Dataset extract =

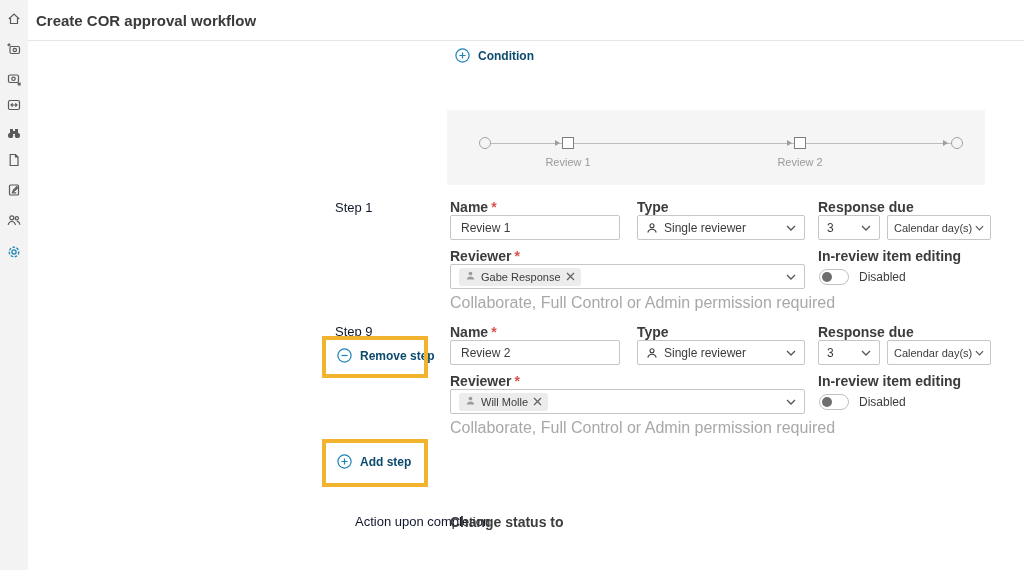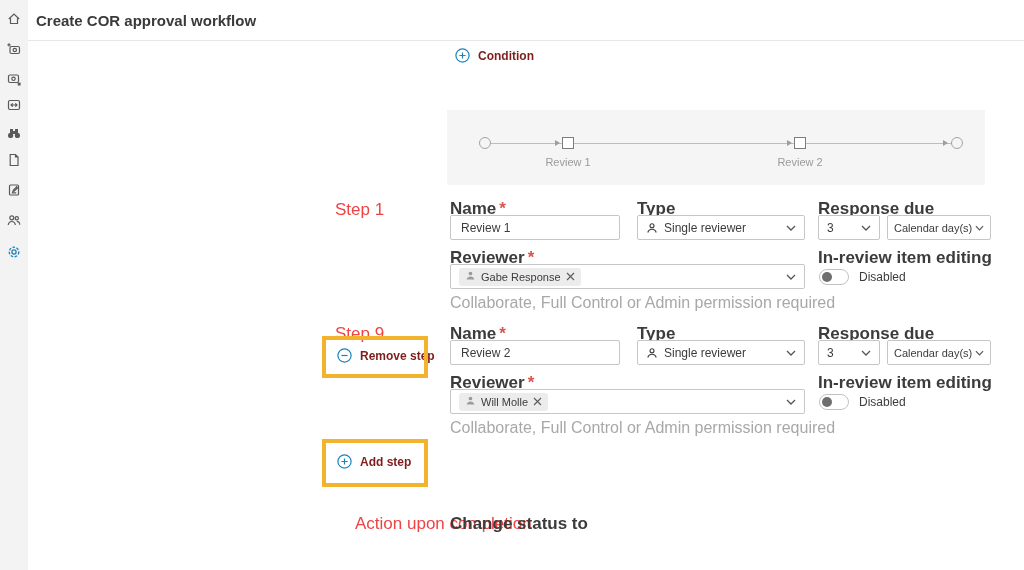--- a/index.html
+++ b/index.html
@@ -10,38 +10,38 @@
   .sidebar{position:absolute;left:0;top:0;width:28px;height:570px;background:#f3f3f3;}
   .side-icon{position:absolute;left:6px;width:16px;height:16px;color:#5a5a5a;cursor:pointer;}
   .side-icon svg{display:block;}
   .side-icon.active{color:#1d82b8;}
 
   
   .page-title{position:absolute;left:36px;top:12px;font-size:15px;font-weight:600;color:#3a3a3a;}
   .header-divider{position:absolute;left:28px;top:40px;width:996px;height:1px;background:#e7e7e7;}
 
   
-  .blue-link{position:absolute;display:flex;align-items:center;gap:8px;color:#7f1d1d;
+  .blue-link{position:absolute;display:flex;align-items:center;gap:8px;color:#0c4a6e;
              font-size:12px;font-weight:700;cursor:pointer;}
   .blue-link svg{display:block;flex:0 0 auto;}
 
   
   .stepper-panel{position:absolute;left:447px;top:110px;width:538px;height:75px;background:#f5f5f5;}
   .track{position:absolute;left:44px;top:33px;width:462px;height:1px;background:#bdbdbd;}
   .node-circle{position:absolute;top:27px;width:12px;height:12px;border:1px solid #a3a3a3;
                border-radius:50%;background:#f5f5f5;box-sizing:border-box;}
   .node-square{position:absolute;top:27px;width:12px;height:12px;border:1px solid #7d7d7d;
                background:#fff;box-sizing:border-box;}
   .arrow-head{position:absolute;top:30px;width:0;height:0;border-top:3.5px solid transparent;
               border-bottom:3.5px solid transparent;border-left:5px solid #9e9e9e;}
   .node-label{position:absolute;top:46px;width:80px;text-align:center;font-size:11px;color:#9a9a9a;}
 
   
-  .row-label{position:absolute;font-size:17px;color:#ef4444;}
-  .field-label{position:absolute;font-size:17px;font-weight:700;color:#3c3c3c;white-space:nowrap;}
+  .row-label{position:absolute;font-size:13px;color:#0f172a;}
+  .field-label{position:absolute;font-size:14px;font-weight:700;color:#3c3c3c;white-space:nowrap;}
   .req{color:#d9534f;margin-left:3px;font-weight:700;}
   .text-input{position:absolute;box-sizing:border-box;height:25px;border:1px solid #c6c6c6;
               border-radius:2px;background:#fff;font-size:12px;color:#3c3c3c;padding:0 10px;
               font-family:"Liberation Sans",sans-serif;}
   .select{position:absolute;box-sizing:border-box;height:25px;border:1px solid #c6c6c6;border-radius:2px;
           background:#fff;font-size:12px;color:#3c3c3c;display:flex;align-items:center;
           padding:0 8px;cursor:pointer;}
   .select .sel-text{white-space:nowrap;overflow:hidden;}
   .select .chev{margin-left:auto;display:flex;}
   .select .lead-icon{margin-right:6px;display:flex;}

Task brief = Filter the listing above for lines with the word "auto", and copy each one you find.

Reply to the task =
   .blue-link svg{display:block;flex:0 0 auto;}
   .select .chev{margin-left:auto;display:flex;}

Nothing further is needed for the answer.